A British firm is hoping to help music festivals and other arts events reduce their carbon emissions with a portable hydrogen fuel cell.
London-based Arcola Energy has won £25,000 from the Technology Strategy Board (TSB) to develop a 500W version of its existing fuel-cell LED lighting system, which the firm claims could reduce emissions by 90 per cent compared to conventional lighting.
HyLight150, the proof-of-concept device launched earlier this year, combines a hydrogen fuel cell made by gas producer BOC, as well as a battery and back-up mains electricity supply.
A control system referred to as ‘The Brain’ maintains a constant power supply to prevent the LEDs from going out and entering a new start-up cycle if the power sources need to switch over.
Arcola’s executive director Ben Todd told The Engineer the product was a way of turning a relatively small engineering input into a big output in an industry that was already taking steps to reduce its carbon emissions.
‘Very often at outdoor events you’ll find lots of diesel generators around but increasingly there’s a shift to low-energy lighting,’ he said.

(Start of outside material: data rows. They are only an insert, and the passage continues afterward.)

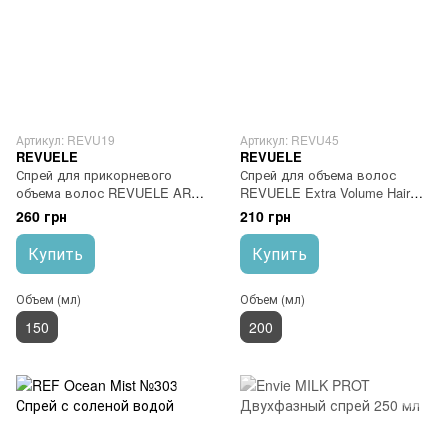
Артикул: REVU19
Артикул: REVU45
REVUELE
REVUELE
Спрей для прикорневого
Спрей для объема волос
объема волос REVUELE ART
REVUELE Extra Volume Hair
Root Lifting Spray
Spray
260 грн
210 грн
Купить
Купить
Объем (мл)
Объем (мл)
150
200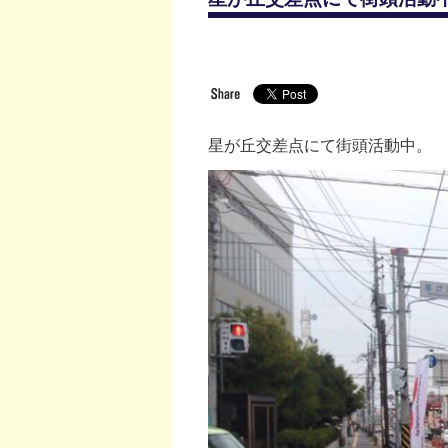
星が丘交差点にて街頭活動中。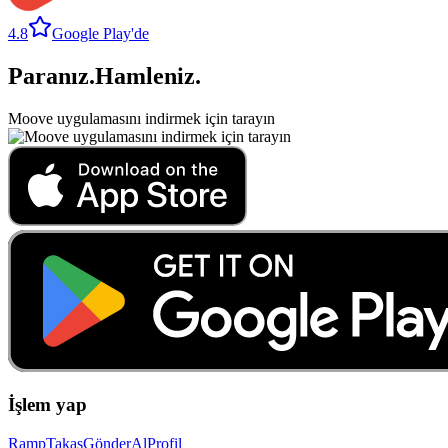
4.8
Google Play'de
Paranız
.
Hamleniz
.
Moove uygulamasını indirmek için tarayın
İşlem yap
Ramp
Takas
Gönder
Al
Profil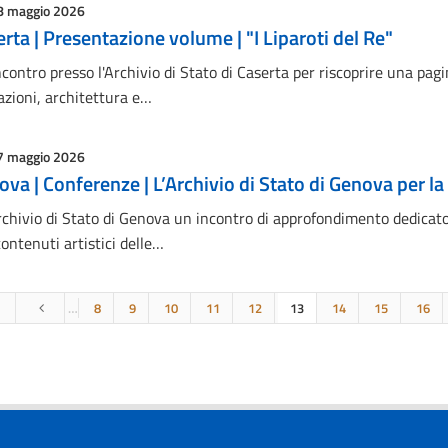
8 maggio 2026
rta | Presentazione volume | "I Liparoti del Re"
contro presso l'Archivio di Stato di Caserta per riscoprire una pagin
azioni, architettura e…
7 maggio 2026
va | Conferenze | L’Archivio di Stato di Genova per l
rchivio di Stato di Genova un incontro di approfondimento dedicato 
contenuti artistici delle…
…
8
9
10
11
12
13
14
15
16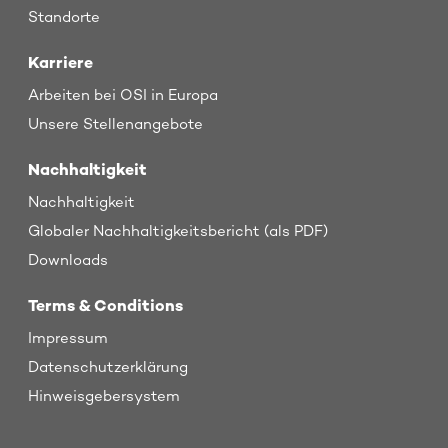
Standorte
Karriere
Arbeiten bei OSI in Europa
Unsere Stellenangebote
Nachhaltigkeit
Nachhaltigkeit
Globaler Nachhaltigkeitsbericht (als PDF)
Downloads
Terms & Conditions
Impressum
Datenschutzerklärung
Hinweisgebersystem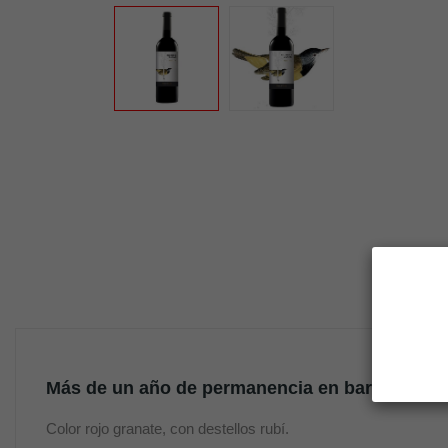
DESC
Más de un año de permanencia en barrica y var
Color rojo granate, con destellos rubí.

‘The point of this is to put the whole thing together, providing the power, the lighting and the control. It’s difficult to do on a massive scale but with these simple events you can demonstrate the benefit you get.’
He added that the increase in energy efficiency was so great that it was a big step change even if the hydrogen didn’t come from carbon-neutral sources.
‘The fuel cell runs at about 50 per cent efficiency and the diesel generators at five per cent. Even taking into account the energy consumed in making and shifting the hydrogen, you’re still looking at massive efficiency savings. Green hydrogen is a bonus.’
The hydrogen currently comes from a small cylinder that can provide 50 hours of power at 150W and can be easily transported and operated.
For the 500W unit, Arcola plans to integrate the fuel cell into its device by partnering with Horizon Fuel Cell Technologies, in order to reduce the costs to the consumer.
The company’s engineers also need to develop the system so it can cope with the difficult start-up cycle of the growing number of AC LEDs used by the industry
‘A lot of fuel cells have been built for really challenging industrial applications,’ said Todd. ‘What we want is a relatively lightweight, not over-engineered solution with some of these difficult and specific electronic issues overcome.’